**WORK TASK:** Count the lines in the records that hold the string "APERTURE". Only the number should be given.

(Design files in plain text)
##########

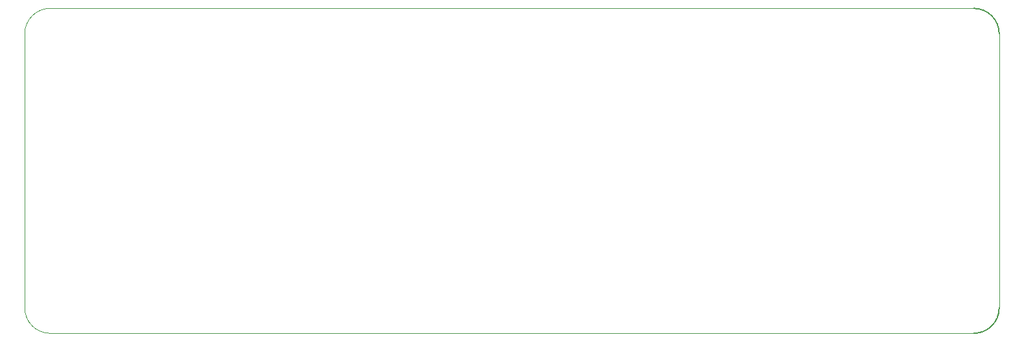
<source format=gbr>
%TF.GenerationSoftware,KiCad,Pcbnew,(7.0.0)*%
%TF.CreationDate,2023-07-09T18:50:50+02:00*%
%TF.ProjectId,Differential_Probe,44696666-6572-4656-9e74-69616c5f5072,rev?*%
%TF.SameCoordinates,Original*%
%TF.FileFunction,Profile,NP*%
%FSLAX46Y46*%
G04 Gerber Fmt 4.6, Leading zero omitted, Abs format (unit mm)*
G04 Created by KiCad (PCBNEW (7.0.0)) date 2023-07-09 18:50:50*
%MOMM*%
%LPD*%
G01*
G04 APERTURE LIST*
%TA.AperFunction,Profile*%
%ADD10C,0.100000*%
%TD*%
%TA.AperFunction,Profile*%
%ADD11C,0.150000*%
%TD*%
G04 APERTURE END LIST*
D10*
X98000000Y-108200000D02*
G75*
G03*
X101400000Y-111600000I3400000J0D01*
G01*
X98000000Y-108200000D02*
X98000000Y-71400000D01*
D11*
X225200000Y-111600000D02*
G75*
G03*
X228600000Y-108200000I0J3400000D01*
G01*
D10*
X101400000Y-68000000D02*
G75*
G03*
X98000000Y-71400000I0J-3400000D01*
G01*
X228600000Y-108200000D02*
X228600000Y-71400000D01*
X225200000Y-111600000D02*
X101400000Y-111600000D01*
D11*
X228600000Y-71400000D02*
G75*
G03*
X225200000Y-68000000I-3400000J0D01*
G01*
D10*
X101400000Y-68000000D02*
X225200000Y-68000000D01*
M02*

</source>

##########

**SOLVED EXERCISE:** 2